> **WORK REQUIRED**:
Answer these questions from the Brandon Lee passage below.
1. Whom did Lee visit the day before?
2. In which cities did he hold news anchor positions?
3. What helped him clean up his act?

> **DOCUMENT PASSAGE**:
———

The day before, he’d visited old friends in the Channel 3 newsroom. “It was so interesting being back there,” he said. “Everyone kept saying to me, ‘You look so light. There’s a sparkle of life back in your eyes.’”

Restoring that sparkle had taken some time. Largely ignored by his wealthy parents, Lee had turned to sex with strangers as a teenager. Drugs and circuit parties became the hackneyed backdrop to a success story that included news anchor positions in Boston and Atlanta. Mascara Boy keeps Lee’s career in the shadows, focusing instead on bath houses and steroid addiction. In one especially harrowing chapter, he details his time as a “bugchaser” — someone who’s HIV-negative but attempting to seroconvert by having sex with men who are HIV-positive.

Recovery programs helped him clean up his act. Now, he said, he gets to really be Brandon Lee: “the most authentic version of myself I’ve ever been. What you see now is what you get. I’m not a liar or an addict or a manipulator. This is me, and these are my scars.”

———

> **STORED DATA**:

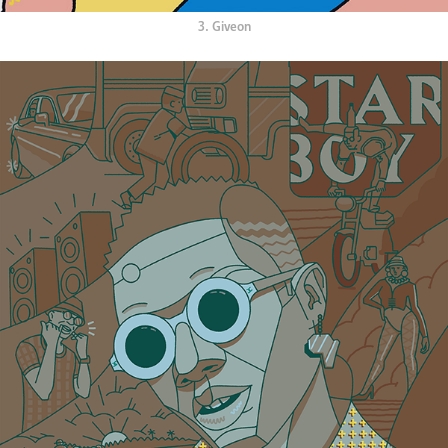
3. Giveon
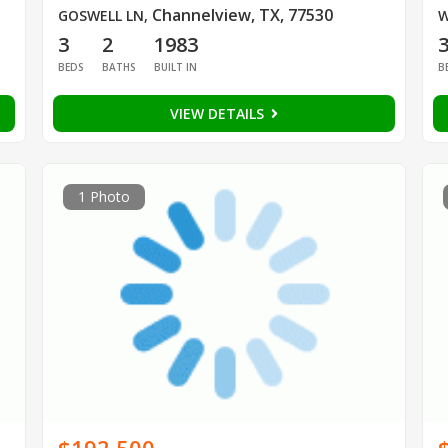
Channelview, TX, 77530
GOSWELL LN
,
W
3
2
1983
BEDS
BATHS
BUILT IN
B
VIEW DETAILS
1 Photo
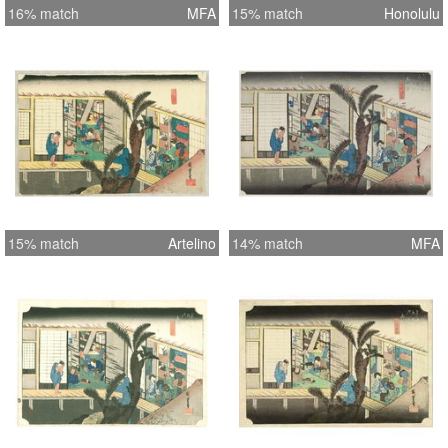
16% match
MFA
15% match
Honolulu
15% match
Artelino
14% match
MFA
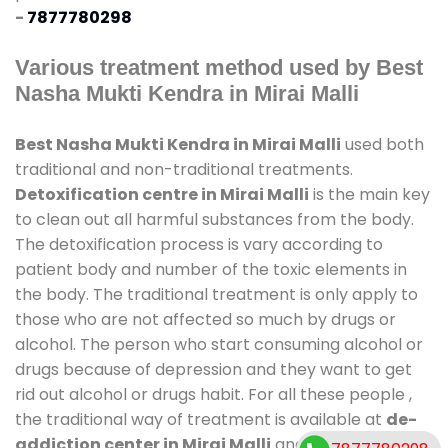
-
7877780298
Various treatment method used by Best
Nasha Mukti Kendra in Mirai Malli
Best Nasha Mukti Kendra in Mirai Malli
used both
traditional and non-traditional treatments.
Detoxification centre in Mirai Malli
is the main key
to clean out all harmful substances from the body.
The detoxification process is vary according to
patient body and number of the toxic elements in
the body. The traditional treatment is only apply to
those who are not affected so much by drugs or
alcohol. The person who start consuming alcohol or
drugs because of depression and they want to get
rid out alcohol or drugs habit. For all these people ,
the traditional way of treatment is available at
de-
addiction center in Mirai Malli
and also duration of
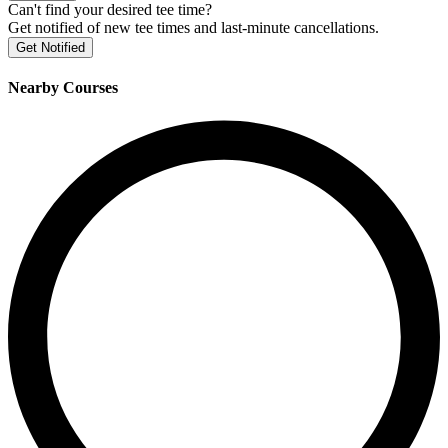
Can't find your desired tee time?
Get notified of new tee times and last-minute cancellations.
Get Notified
Nearby Courses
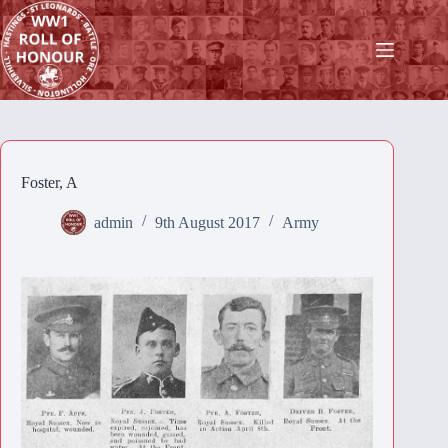
Skip
to
content
Foster, A
admin
9th August 2017
Army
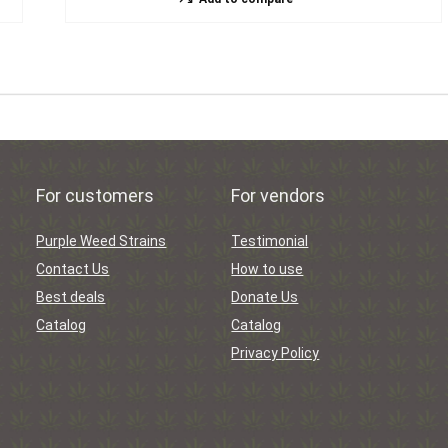
For customers
For vendors
Purple Weed Strains
Testimonial
Contact Us
How to use
Best deals
Donate Us
Catalog
Catalog
Privacy Policy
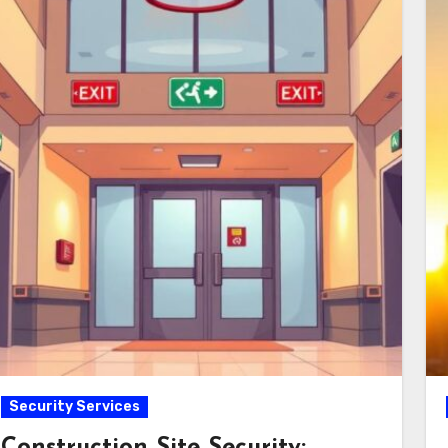
Security Services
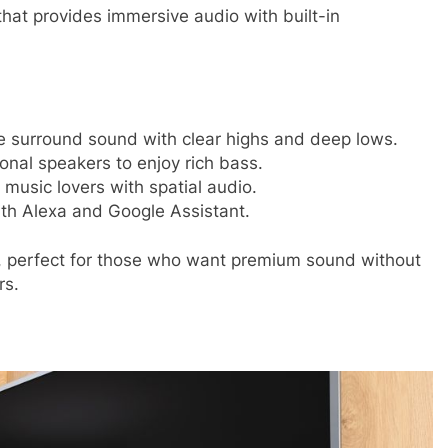
that provides immersive audio with built-in
e surround sound with clear highs and deep lows.
onal speakers to enjoy rich bass.
music lovers with spatial audio.
th Alexa and Google Assistant.
, perfect for those who want premium sound without
rs.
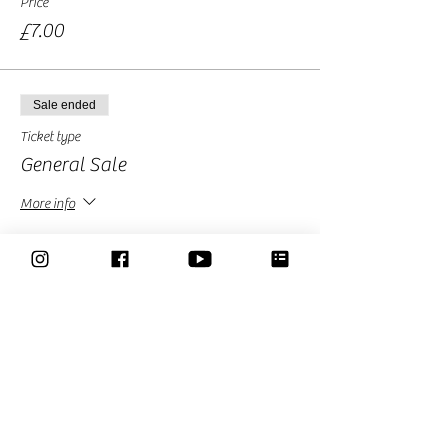
Price
£7.00
Sale ended
Ticket type
General Sale
More info
Price
£10.00
Sale ended
Ticket type
Free Ticket-Donation Optional
More info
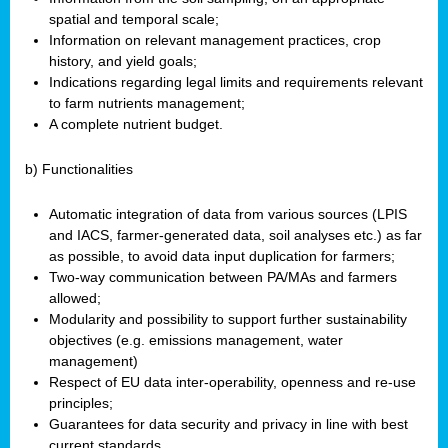
spatial and temporal scale;
Information on relevant management practices, crop
history, and yield goals;
Indications regarding legal limits and requirements relevant
to farm nutrients management;
A complete nutrient budget.
b) Functionalities
Automatic integration of data from various sources (LPIS
and IACS, farmer-generated data, soil analyses etc.) as far
as possible, to avoid data input duplication for farmers;
Two-way communication between PA/MAs and farmers
allowed;
Modularity and possibility to support further sustainability
objectives (e.g. emissions management, water
management)
Respect of EU data inter-operability, openness and re-use
principles;
Guarantees for data security and privacy in line with best
current standards.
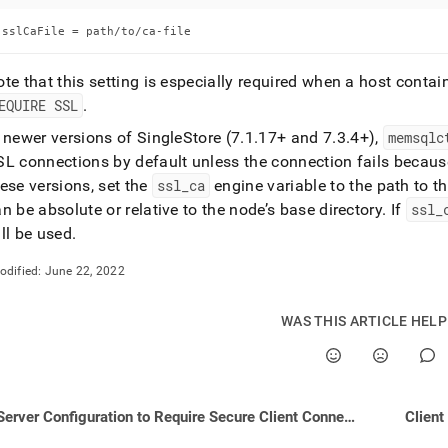
nd
sslCaFile = path/to/ca-file
te that this setting is especially required when a host conta
EQUIRE SSL
.
ss
r,
n newer versions of
SingleStore
(7
.
1
.
17+ and 7
.
3
.
4+),
memsqlc
-
L connections by default unless the connection fails because
ese versions, set the
ssl
_
ca
engine variable to the path to th
n be absolute or relative to the node’s base directory
.
If
ssl
_
down
s
ll be used
.
ad
odified:
June 22, 2022
L
WAS THIS ARTICLE HEL
sible
://docs.singlestore.com/db/v8.5/security/encryption/ssl-
Server Configuration to Require Secure Client Connections
Client
e-
ctions/configuring-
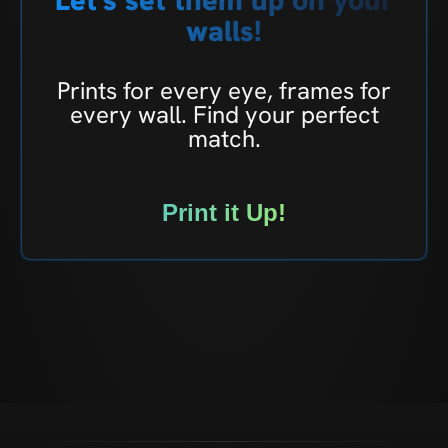
walls!
Prints for every eye, frames for
every wall. Find your perfect
match.
Print it Up!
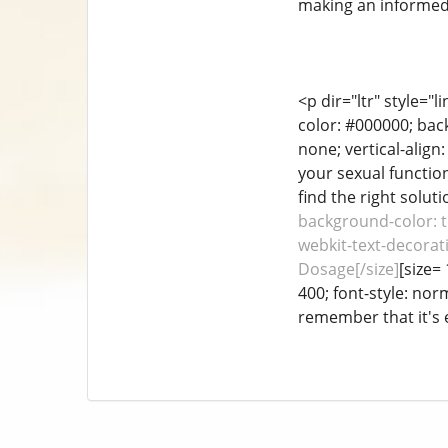
making an informed 
<p dir="ltr" style="
color: #000000; back
none; vertical-align
your sexual function
find the right soluti
background-color: tr
webkit-text-decorati
Dosage[/size]
[size=
400; font-style: nor
remember that it's e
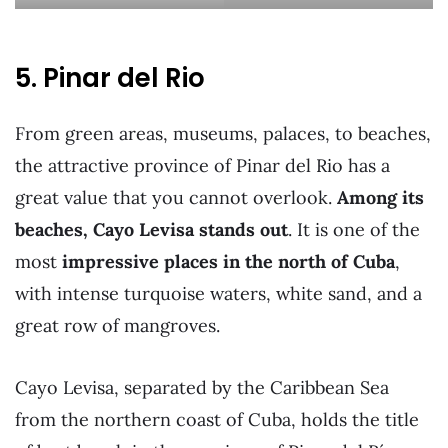
5. Pinar del Rio
From green areas, museums, palaces, to beaches,
the attractive province of Pinar del Rio has a
great value that you cannot overlook.
Among its
beaches, Cayo Levisa stands out
. It is one of the
most
impressive places in the north of Cuba
,
with intense turquoise waters, white sand, and a
great row of mangroves.
Cayo Levisa, separated by the Caribbean Sea
from the northern coast of Cuba, holds the title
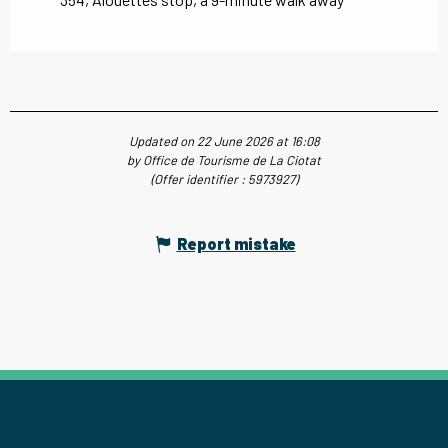
Updated on 22 June 2026 at 16:08
by Office de Tourisme de La Ciotat
(Offer identifier :
5973927
)
Report mistake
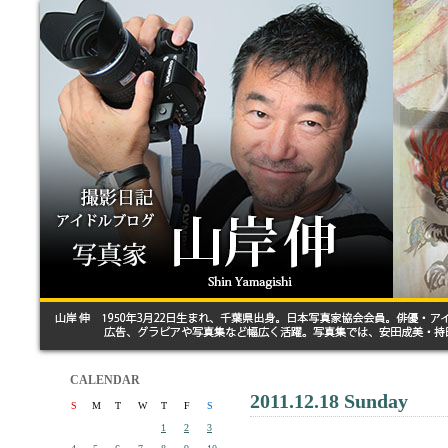
CALENDAR
2011.12.18 Sunday
S
M
T
W
T
F
S
1
2
3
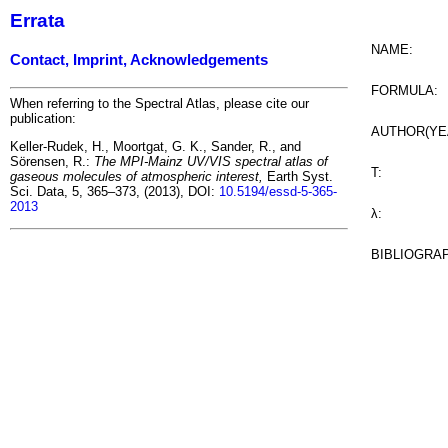
Errata
NAME:
Contact, Imprint, Acknowledgements
FORMULA:
When referring to the Spectral Atlas, please cite our
publication:
AUTHOR(YE
Keller-Rudek, H., Moortgat, G. K., Sander, R., and
Sörensen, R.:
The MPI-Mainz UV/VIS spectral atlas of
T:
gaseous molecules of atmospheric interest,
Earth Syst.
Sci. Data, 5, 365–373, (2013), DOI:
10.5194/essd-5-365-
2013
λ:
BIBLIOGRA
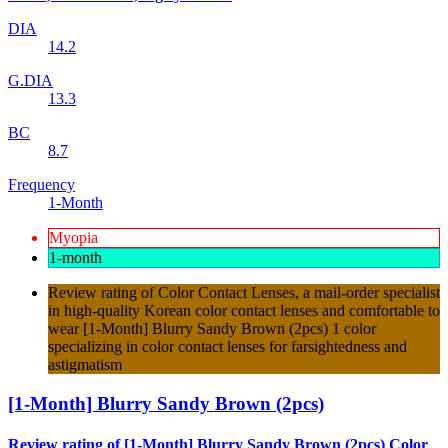
DIA
14.2
G.DIA
13.3
BC
8.7
Frequency
1-Month
Myopia
1-month
Review rating of Color Contact Lenses, a mail-order specialist
in high-quality Korean color contact lenses and comfortable to
wear [1-Month] Blurry Sandy Brown (2pcs) 1 color
specializing in color contact lenses for farsightedness and
astigmatism
[1-Month] Blurry Sandy Brown (2pcs)
Review rating of [1-Month] Blurry Sandy Brown (2pcs) Color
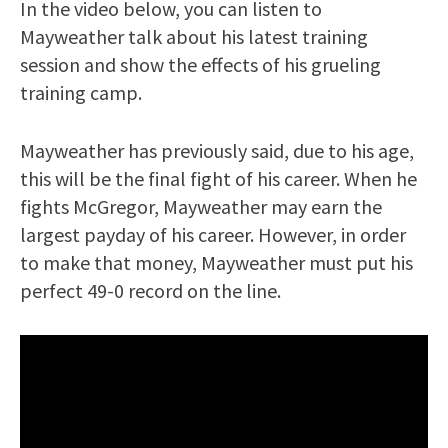
In the video below, you can listen to
Mayweather talk about his latest training
session and show the effects of his grueling
training camp.
Mayweather has previously said, due to his age,
this will be the final fight of his career. When he
fights McGregor, Mayweather may earn the
largest payday of his career. However, in order
to make that money, Mayweather must put his
perfect 49-0 record on the line.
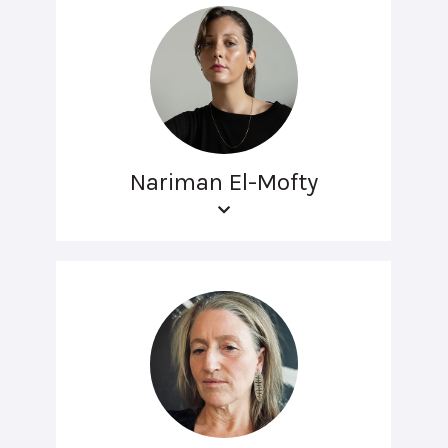
Nariman El-Mofty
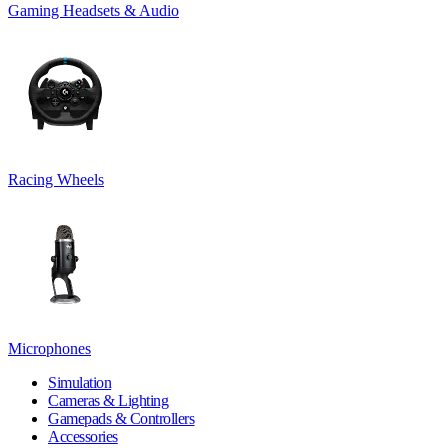
Gaming Headsets & Audio
Racing Wheels
Microphones
Simulation
Cameras & Lighting
Gamepads & Controllers
Accessories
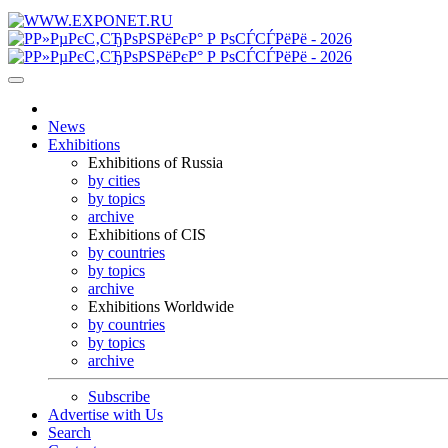
News
Exhibitions
Exhibitions of Russia
by cities
by topics
archive
Exhibitions of CIS
by countries
by topics
archive
Exhibitions Worldwide
by countries
by topics
archive
Subscribe
Advertise with Us
Search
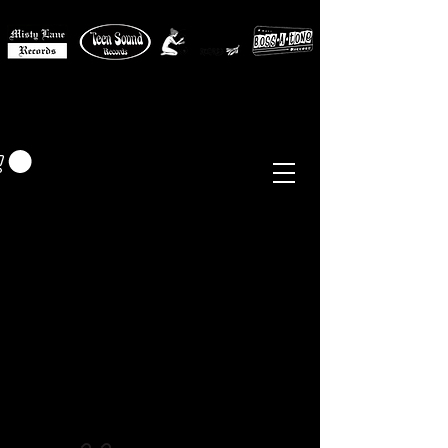
MISTY LANE MUSIC
EUR (€)
Sixties - Garage Rock -
Beat
Psych
- Folk -
Freakbeat
Surf - Punk
Reissues & Comps
-
Vinyl, Magazines, Posters, Books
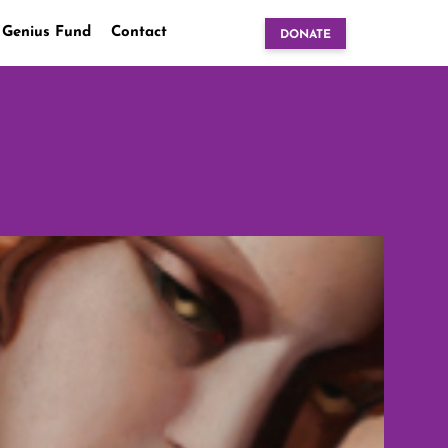
 Genius Fund
Contact
DONATE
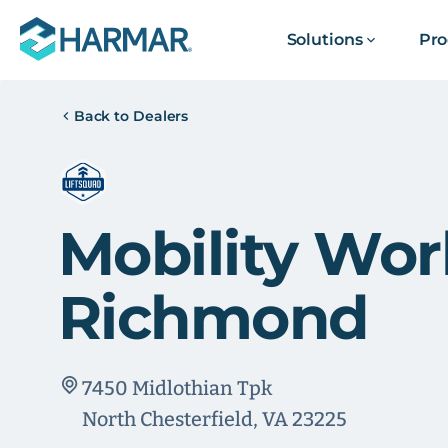
Solutions
Pro
Back to Dealers
Mobility Wor
Richmond
7450 Midlothian Tpk
North Chesterfield, VA 23225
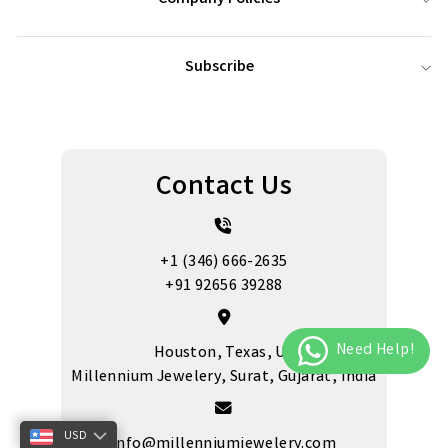
Subscribe
Contact Us
+1 (346) 666-2635
+91 92656 39288
Houston, Texas, US
Millennium Jewelery, Surat, Gujarat, India
USD
info@millenniumjewelery.com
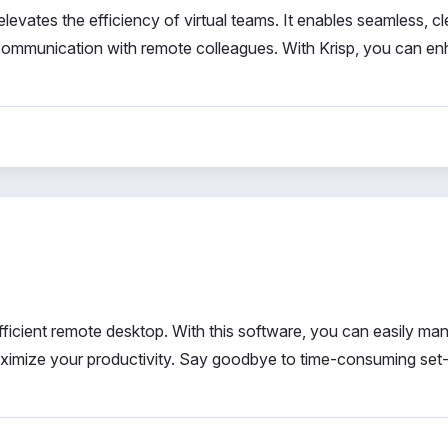
levates the efficiency of virtual teams. It enables seamless, cl
d communication with remote colleagues. With Krisp, you can e
efficient remote desktop. With this software, you can easily ma
aximize your productivity. Say goodbye to time-consuming set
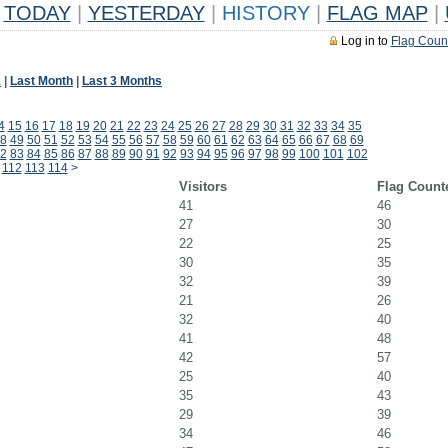
TODAY
|
YESTERDAY
|
HISTORY
|
FLAG MAP
|
Log in to
Flag Coun
k
|
Last Month
|
Last 3 Months
4
15
16
17
18
19
20
21
22
23
24
25
26
27
28
29
30
31
32
33
34
35
8
49
50
51
52
53
54
55
56
57
58
59
60
61
62
63
64
65
66
67
68
69
2
83
84
85
86
87
88
89
90
91
92
93
94
95
96
97
98
99
100
101
102
112
113
114
>
Visitors
Flag Count
41
46
27
30
22
25
30
35
32
39
21
26
32
40
41
48
42
57
25
40
35
43
29
39
34
46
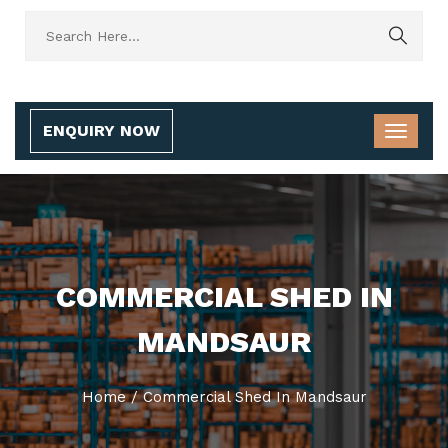
ENQUIRY NOW
COMMERCIAL SHED IN
MANDSAUR
Home
/
Commercial Shed In Mandsaur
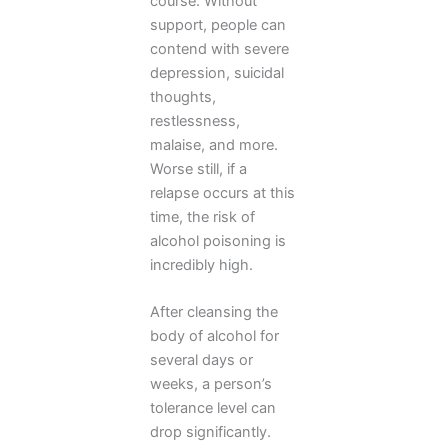
course. Without
support, people can
contend with severe
depression, suicidal
thoughts,
restlessness,
malaise, and more.
Worse still, if a
relapse occurs at this
time, the risk of
alcohol poisoning is
incredibly high.
After cleansing the
body of alcohol for
several days or
weeks, a person’s
tolerance level can
drop significantly.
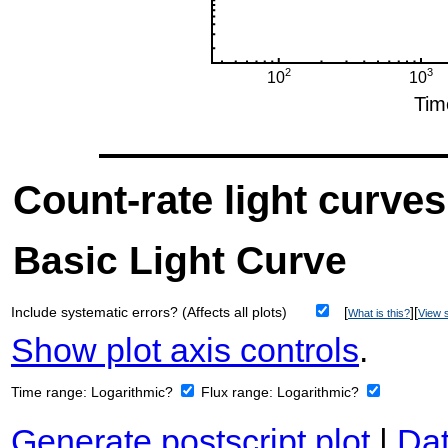
Count-rate light curves
Basic Light Curve
Include systematic errors? (Affects all plots)
[
][
What is this?
View s
Show plot axis controls
.
Time range:
Logarithmic?
Flux range:
Logarithmic?
Generate postscript plot
|
Dat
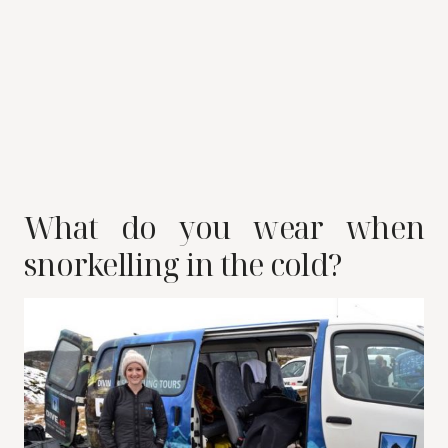
What do you wear when
snorkelling in the cold?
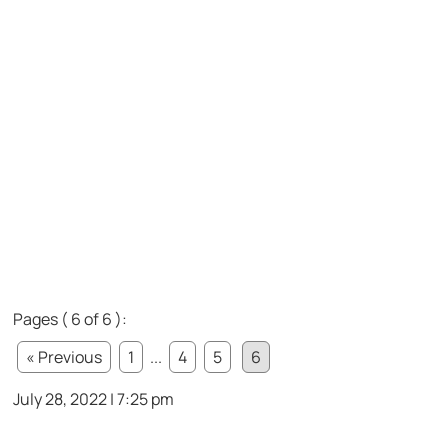
Pages ( 6 of 6 ):
« Previous
1
...
4
5
6
July 28, 2022 | 7:25 pm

———

> **ANSWER SECTION**:
1. Old friends in the Channel 3 newsroom.
2. Boston and Atlanta.
3. Recovery programs.